Tuesday, January 4, 2011

Jeremy Bentham, Michel Foucault, and the T.S.A.

"Peepshow scanners may not catch terrorists, but who says they’re supposed to?" writes The American Conservative's Brian Doherty — Dignity Doesn’t Fly. Suggesting that "the principles behind the TSA’s new strategies are very old," the author continues:
    Jeremy Bentham’s Panopticon is being built in miniature, but with an even wider angle of view. While the 19th-century utilitarian philosopher Bentham dreamed of a system that could keep watch at all times over particular classes in need of surveillance—he was thinking of prisoners, students, and workhouse denizens—the American Panopticon gazes upon any air traveler without regard to criminal background or mental history.

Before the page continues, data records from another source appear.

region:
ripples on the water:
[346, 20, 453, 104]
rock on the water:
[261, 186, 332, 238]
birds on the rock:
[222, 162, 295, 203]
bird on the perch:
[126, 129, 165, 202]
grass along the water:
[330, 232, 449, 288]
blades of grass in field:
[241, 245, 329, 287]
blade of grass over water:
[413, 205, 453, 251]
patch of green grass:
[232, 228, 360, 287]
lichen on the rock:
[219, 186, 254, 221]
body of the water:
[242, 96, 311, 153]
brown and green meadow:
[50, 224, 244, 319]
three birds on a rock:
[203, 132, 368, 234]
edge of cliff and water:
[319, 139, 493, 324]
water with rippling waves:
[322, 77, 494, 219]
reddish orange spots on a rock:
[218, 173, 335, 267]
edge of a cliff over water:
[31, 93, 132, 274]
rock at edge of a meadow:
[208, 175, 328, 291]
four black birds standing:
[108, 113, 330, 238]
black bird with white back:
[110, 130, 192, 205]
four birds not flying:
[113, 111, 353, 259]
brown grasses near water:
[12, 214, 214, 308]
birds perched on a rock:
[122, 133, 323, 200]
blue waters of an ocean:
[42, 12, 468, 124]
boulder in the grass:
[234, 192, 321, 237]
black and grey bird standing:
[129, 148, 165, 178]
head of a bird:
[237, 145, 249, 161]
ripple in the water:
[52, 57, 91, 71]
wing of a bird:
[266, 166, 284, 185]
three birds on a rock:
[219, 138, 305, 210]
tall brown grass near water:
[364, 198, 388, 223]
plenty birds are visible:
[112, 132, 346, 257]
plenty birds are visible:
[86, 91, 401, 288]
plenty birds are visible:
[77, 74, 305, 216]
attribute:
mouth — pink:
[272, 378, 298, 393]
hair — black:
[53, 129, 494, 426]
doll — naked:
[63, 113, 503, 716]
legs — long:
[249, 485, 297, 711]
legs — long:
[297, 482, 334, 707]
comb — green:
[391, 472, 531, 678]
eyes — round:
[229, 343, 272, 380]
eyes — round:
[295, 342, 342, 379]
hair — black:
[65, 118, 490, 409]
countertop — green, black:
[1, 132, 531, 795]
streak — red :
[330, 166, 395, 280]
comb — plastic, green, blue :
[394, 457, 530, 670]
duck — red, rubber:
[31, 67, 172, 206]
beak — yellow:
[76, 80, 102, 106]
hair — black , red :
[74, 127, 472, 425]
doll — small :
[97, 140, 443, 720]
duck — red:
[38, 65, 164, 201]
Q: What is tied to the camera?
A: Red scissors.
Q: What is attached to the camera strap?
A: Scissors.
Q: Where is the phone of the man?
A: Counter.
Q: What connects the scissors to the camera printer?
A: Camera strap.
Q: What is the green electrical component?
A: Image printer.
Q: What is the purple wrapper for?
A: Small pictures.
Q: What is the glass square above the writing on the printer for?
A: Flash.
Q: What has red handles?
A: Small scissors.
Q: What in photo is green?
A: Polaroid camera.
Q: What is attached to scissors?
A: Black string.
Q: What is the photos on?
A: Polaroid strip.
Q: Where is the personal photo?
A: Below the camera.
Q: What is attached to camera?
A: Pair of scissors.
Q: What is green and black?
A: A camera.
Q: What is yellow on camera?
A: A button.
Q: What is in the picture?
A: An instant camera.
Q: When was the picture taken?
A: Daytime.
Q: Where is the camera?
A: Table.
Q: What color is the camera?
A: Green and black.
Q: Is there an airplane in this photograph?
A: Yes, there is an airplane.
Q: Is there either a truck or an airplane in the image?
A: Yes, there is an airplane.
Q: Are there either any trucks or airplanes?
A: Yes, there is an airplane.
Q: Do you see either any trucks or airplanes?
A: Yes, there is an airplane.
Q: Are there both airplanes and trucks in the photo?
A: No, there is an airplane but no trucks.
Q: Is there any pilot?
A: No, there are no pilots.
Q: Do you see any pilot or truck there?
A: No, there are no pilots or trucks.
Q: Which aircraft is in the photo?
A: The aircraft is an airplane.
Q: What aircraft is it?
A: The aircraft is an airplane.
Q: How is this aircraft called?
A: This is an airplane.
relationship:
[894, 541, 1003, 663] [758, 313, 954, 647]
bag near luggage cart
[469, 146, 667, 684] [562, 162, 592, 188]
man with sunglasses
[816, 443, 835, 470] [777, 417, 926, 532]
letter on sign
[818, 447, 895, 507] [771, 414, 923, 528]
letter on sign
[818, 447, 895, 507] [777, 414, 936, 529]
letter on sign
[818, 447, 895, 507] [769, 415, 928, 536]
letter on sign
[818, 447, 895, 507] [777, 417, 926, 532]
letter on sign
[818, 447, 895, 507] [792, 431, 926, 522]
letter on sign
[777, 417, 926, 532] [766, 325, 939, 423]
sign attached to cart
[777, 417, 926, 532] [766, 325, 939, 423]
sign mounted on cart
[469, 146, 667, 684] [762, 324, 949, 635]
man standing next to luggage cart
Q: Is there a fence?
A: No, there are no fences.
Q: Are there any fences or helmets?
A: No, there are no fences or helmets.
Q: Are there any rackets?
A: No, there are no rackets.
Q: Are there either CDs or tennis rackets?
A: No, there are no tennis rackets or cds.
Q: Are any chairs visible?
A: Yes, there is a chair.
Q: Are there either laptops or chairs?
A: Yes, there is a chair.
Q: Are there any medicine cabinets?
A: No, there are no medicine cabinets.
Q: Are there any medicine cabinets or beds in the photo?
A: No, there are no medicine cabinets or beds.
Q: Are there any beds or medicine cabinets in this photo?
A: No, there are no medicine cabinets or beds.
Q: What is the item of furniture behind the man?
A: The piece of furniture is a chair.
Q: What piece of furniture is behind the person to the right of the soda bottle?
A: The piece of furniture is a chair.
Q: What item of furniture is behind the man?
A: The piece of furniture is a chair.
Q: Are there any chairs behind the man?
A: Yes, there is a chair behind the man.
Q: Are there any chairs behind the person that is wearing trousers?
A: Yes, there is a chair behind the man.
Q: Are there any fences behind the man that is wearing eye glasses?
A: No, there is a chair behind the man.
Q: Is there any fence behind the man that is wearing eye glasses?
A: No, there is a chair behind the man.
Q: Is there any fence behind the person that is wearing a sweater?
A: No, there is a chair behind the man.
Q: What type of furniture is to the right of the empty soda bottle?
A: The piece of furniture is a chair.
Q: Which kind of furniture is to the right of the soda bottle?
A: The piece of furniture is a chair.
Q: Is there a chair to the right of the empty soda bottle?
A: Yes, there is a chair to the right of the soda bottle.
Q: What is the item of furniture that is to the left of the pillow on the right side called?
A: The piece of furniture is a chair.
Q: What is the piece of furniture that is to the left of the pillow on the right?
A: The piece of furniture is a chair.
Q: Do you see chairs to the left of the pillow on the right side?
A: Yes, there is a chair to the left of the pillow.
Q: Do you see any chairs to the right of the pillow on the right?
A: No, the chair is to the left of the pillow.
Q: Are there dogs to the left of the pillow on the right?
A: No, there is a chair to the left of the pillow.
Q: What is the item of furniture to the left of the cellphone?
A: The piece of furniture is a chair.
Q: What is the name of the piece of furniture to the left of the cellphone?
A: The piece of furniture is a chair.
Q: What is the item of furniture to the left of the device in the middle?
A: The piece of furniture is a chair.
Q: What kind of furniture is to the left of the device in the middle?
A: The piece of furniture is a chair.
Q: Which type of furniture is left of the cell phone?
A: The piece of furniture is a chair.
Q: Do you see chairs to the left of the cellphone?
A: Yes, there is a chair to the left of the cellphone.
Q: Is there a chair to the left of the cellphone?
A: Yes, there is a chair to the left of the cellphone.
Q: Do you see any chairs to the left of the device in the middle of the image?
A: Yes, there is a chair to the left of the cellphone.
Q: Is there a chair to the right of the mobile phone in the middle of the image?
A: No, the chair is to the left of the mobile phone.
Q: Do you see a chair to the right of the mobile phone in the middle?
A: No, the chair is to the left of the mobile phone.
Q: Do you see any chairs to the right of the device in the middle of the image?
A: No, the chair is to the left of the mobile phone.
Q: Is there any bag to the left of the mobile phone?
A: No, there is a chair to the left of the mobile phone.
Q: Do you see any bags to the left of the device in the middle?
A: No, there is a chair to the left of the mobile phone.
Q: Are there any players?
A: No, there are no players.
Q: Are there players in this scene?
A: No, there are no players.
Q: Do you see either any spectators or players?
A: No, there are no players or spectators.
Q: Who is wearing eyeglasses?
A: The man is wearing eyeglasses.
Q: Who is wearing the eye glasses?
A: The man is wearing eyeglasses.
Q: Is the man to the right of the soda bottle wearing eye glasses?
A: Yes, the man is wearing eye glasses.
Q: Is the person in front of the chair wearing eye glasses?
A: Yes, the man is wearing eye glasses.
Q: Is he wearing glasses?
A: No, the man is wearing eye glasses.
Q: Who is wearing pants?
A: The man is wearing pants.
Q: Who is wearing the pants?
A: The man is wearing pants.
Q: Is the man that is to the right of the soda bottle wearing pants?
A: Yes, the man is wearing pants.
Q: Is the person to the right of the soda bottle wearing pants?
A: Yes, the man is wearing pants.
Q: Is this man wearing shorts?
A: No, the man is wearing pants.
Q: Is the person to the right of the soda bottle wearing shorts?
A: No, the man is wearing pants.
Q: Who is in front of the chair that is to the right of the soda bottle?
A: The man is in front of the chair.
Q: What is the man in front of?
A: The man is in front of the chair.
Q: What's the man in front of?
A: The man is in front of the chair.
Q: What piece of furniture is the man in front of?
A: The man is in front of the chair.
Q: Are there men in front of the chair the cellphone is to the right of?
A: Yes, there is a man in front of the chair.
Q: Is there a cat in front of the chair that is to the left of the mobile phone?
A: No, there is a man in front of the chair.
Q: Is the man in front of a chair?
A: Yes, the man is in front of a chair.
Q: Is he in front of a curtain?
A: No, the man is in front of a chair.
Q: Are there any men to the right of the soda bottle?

    A second philosopher who saw this coming was Michel Foucault. What Foucault wrote about the insane asylum’s effect upon its inmates applies eerily and equally well to what the TSA does to everyone who passes through its screen: “The problem is to impose, in a universal form, a morality that will prevail from within upon those who are strangers to it.” Sadly, given the number of Americans who reacted to November’s anti-TSA furor with a hearty “who cares if you have to be watched or grabbed in order to travel? The experts say it’s needed,” the TSA appears to have succeeded in constructing a new morality.